Study location and study population
The study was carried out among in-school adolescents (10 to 19 years old) in Ile-Ife, which is a semi-urban town in Southwestern part of Nigeria. Adolescents who were acutely ill, had chronic illnesses that could affect their weight (like sickle cell disease anaemia) and those with disabilities that made them unable to stand were excluded from the study.
Sample size and sampling technique
The sample size was calculated to get an absolute precision of ± 5% using STATCALC on the Epi-Info software. The proportion of expected outcome was taken as 37.2% which was the proportion of in-school adolescents with obesity from a previous study in Ile-Ife, with an acceptable margin of error of 5%. The calculated sample size was 359, but was adjusted for an anticipated non-response of 10%, giving a sample size of 400. Four hundred adolescents were therefore recruited from 6 secondary schools in Ile-Ife using multi-stage sampling technique. Two Local Government Areas (LGAs) were selected from the 5 in Ile-Ife using simple random sampling technique (balloting method) at the first stage. At the second stage, 3 schools each were selected from the list of schools in the selected LGAs. The number of respondents to be selected in each of the schools was determined using proportional allocation. At the third and final stage, the respondents were selected using stratified random sampling technique, with stratification along the line of the different classes.
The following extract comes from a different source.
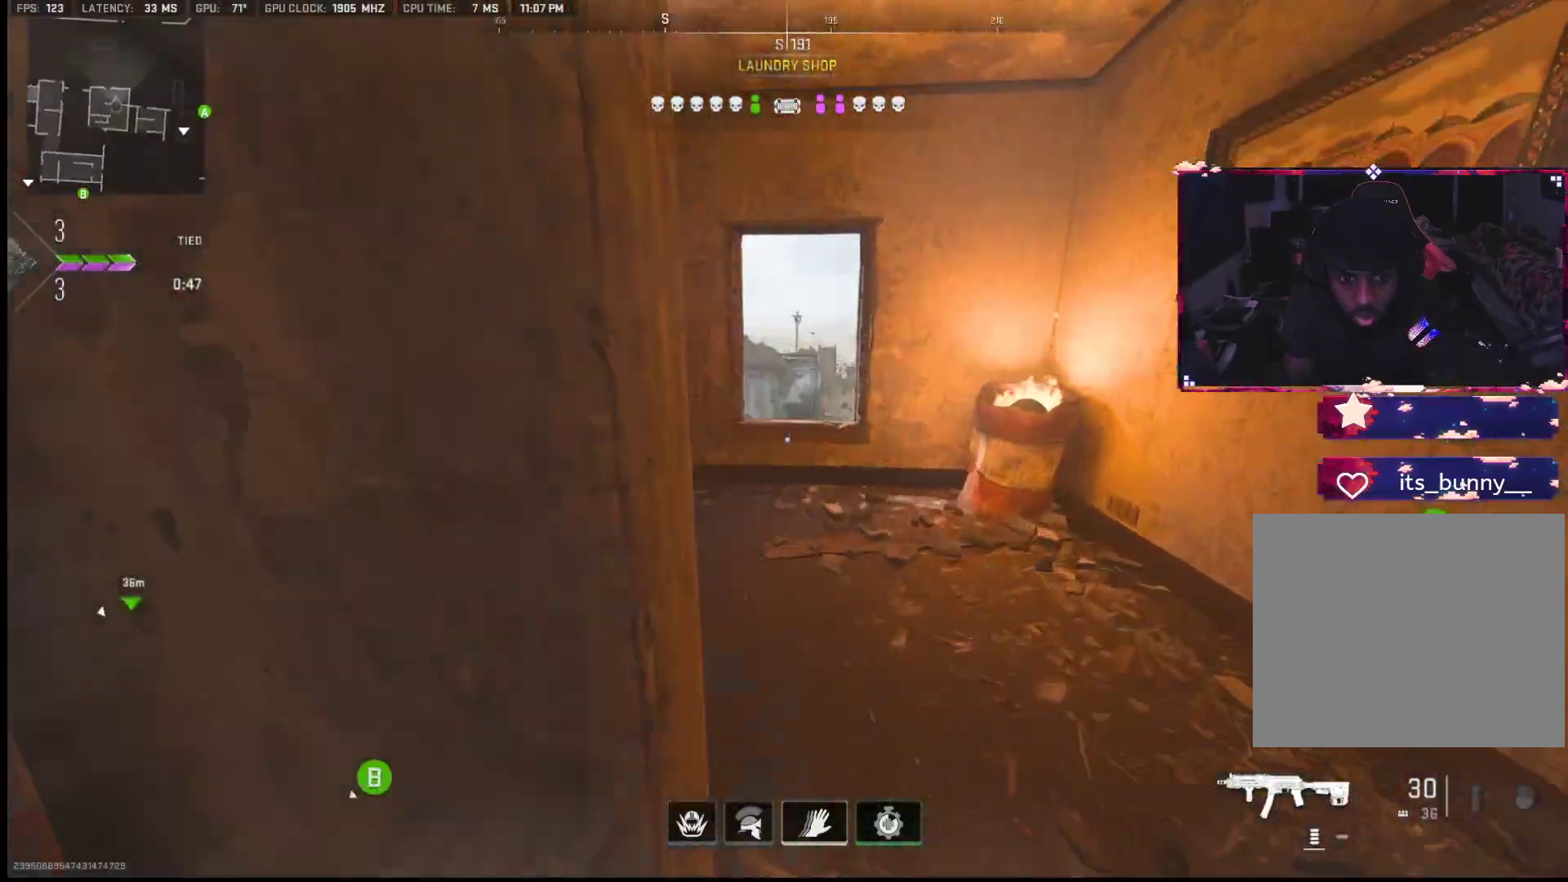
{"buttons": [], "left_stick": "center", "right_stick": "right", "events": [[67, "right_stick", "left"], [167, "left_stick", "up-left"], [250, "right_stick", "center"], [350, "right_stick", "right"], [500, "left_stick", "center"]]}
Research instruments and data collection methods
A pre-tested structured questionnaire was used for data collection using the assisted self-administered method. The dietary patterns were assessed using 92-item quantitative food frequency questionnaire (QFFQ), while the activity patterns were assessed using the physical activity questionnaire for older children and adolescents by Kowalski et al, which has been validated and used among similar age group in Nigeria. The instruments for anthropometric measurements were be the Seca® electronic bathroom weighing scale (SECA GmbH & Co, Germany) for measuring weight in 0.1 kilograms (kg). Height was measured to the nearest 0.1 meter using the stadiometer (Leceister® Height Measure, Seca, UK). The anthropometric measurements were done according to standard protocols recommended by the International Society for the Advancement of Kinanthropometry.
Data were analyzed using IBM SPSS version 23. Descriptive analysis of all the variables measured were first done, and the categorical variables were reported as frequencies and proportions/percentages, while the continuous variables were reported as means ± standard deviation. At bivariate level, cross-tabulations were done to test for associations between the different categorical variables (in line with the objective of the study) using the chi-square test. Fisher’s exact test was used when there was an expected value was less than 5. T-test for 2 independent samples was used to compare the means of the continuous variables between the 2 categories of the dependent variable (Obese/Not obese). Logistic regression was used to control for confounders and to identify the predictors of obesity out of the independent variables that were significantly associated with obesity at the bivariate level.
Overweight and Obesity were determined using BMI-for-age Z-scores from the WHO reference charts > + 1 to + 2 and obese > + 2 respectively, and the 2 groups represented obesity in this study.
The responses to the questions on activity patterns were scored, and each of the sections was scored over 5. Afterwards, all the scores from the different sections were scored over 5. The scores were then categorized into < 2, 2.00–3.99 and ≥ 4 for low, moderate and high physical activity patterns respectively.
Principal Component Analysis (PCA) was done to reduce the dimension of dietary intake to a small number of dietary patterns. Factors were retained and interpreted for further analysis based on their natural interpretation, visual inflections of the scree-plot of eigen-values construction (Fig. 2) and the percentage of total variance explained. The reliability of the factor analysis was verified using the Kaiser–Meyer–Olkin (KMO) test with a sampling adequacy of 0.9 and Bartlett’s test of sphericity significant at p < 0.001.
Ethical clearance was obtained from the Ethical Review Committee, Institute of Public Health, Obafemi Awolowo University, Ile-Ife. Permission for the study was obtained from the Local Inspector of Education (L.I.E.) of the selected local government and the Management of the selected schools. Written informed consent was obtained from parents and the adolescents who were 18 years or above, while assent was obtained from respondents younger than 18 years. All information gathered was kept confidential and participants were identified using only serial numbers.